Are you watching You’re the Worst yet? Because, if you aren’t, you absolutely should be. Last season aired its best-yet episode, cementing itself as one of the smartest and sharpest shows on television. By further clarifying what was going on with Gretchen, You’re the Worst dealt with mental illness in a sensitive and honest way that isn’t often seen on television, let alone on a comedy.
The ongoing question of what was going on with Gretchen has been at the heart of the second season, with each part coming more and more into focus with each episode.
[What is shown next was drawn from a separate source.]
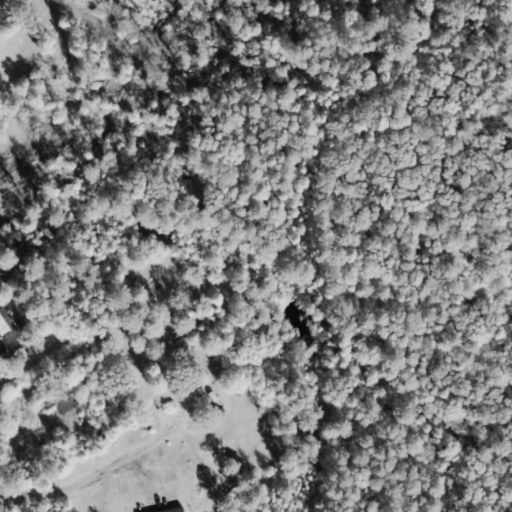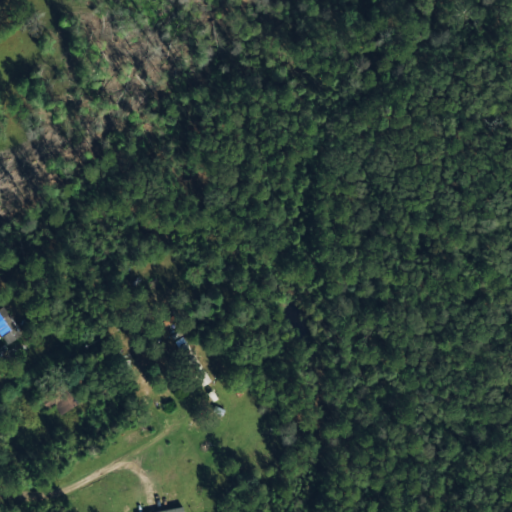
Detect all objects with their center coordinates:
building: (8, 327)
building: (63, 400)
Last week, we found out where Gretchen had been going at night, but not why. Aside from her general lack of ease living at Jimmy’s, was there something deeper behind crying jags in her car? As is usually the case, of course there was.
“There Is Not Currently a Problem” picks up the morning after Jimmy finds Gretchen, and despite her assurances that she is fine, Jimmy repeatedly asks if she’s alright. Not wanting to get into it, she brushes him off, and Jimmy unwittingly rips off The Lion King. When everyone, including the “rando” Dorothy (at least Edgar has something good in his life now, right?) and Vernon, gets stuck in the house because the roads are closed for a marathon, the cracks in Gretchen’s facade start to widen. Looking like a trapped animal, Gretchen begins to drink while Jimmy tries to trap the mouse that had taken up residence in their house. However, Jimmy’s lack of understanding, Lindsay being utterly useless, and the presence of Edgar’s as-yet-unknown girlfriend prove too much for Gretchen, everything she’s tried to keep bottled up inside explodes, and no one avoids the shrapnel.
She mocks Edgar for his PTSD-induced night terrors, calls out Lindsay for still being in love with her soft ex-husband, completely dismisses Dorothy as an improv actor and refers to her as a “tweener,” because she’s “not hot enough to be the lead, and not fat enough to be the funny friend.” Of course, Jimmy bears the brunt of her blows as she derides his “writer’s problems,” and she decides that Vernon isn’t even worth her time. You’re the Worst has always had a touch of cruelty in its humor, but this was next level. The camera stays focused on Aya Cash for most of her vitriolic monologue, creating a sense that Gretchen is as trapped in this whirlwind of pain as the audience.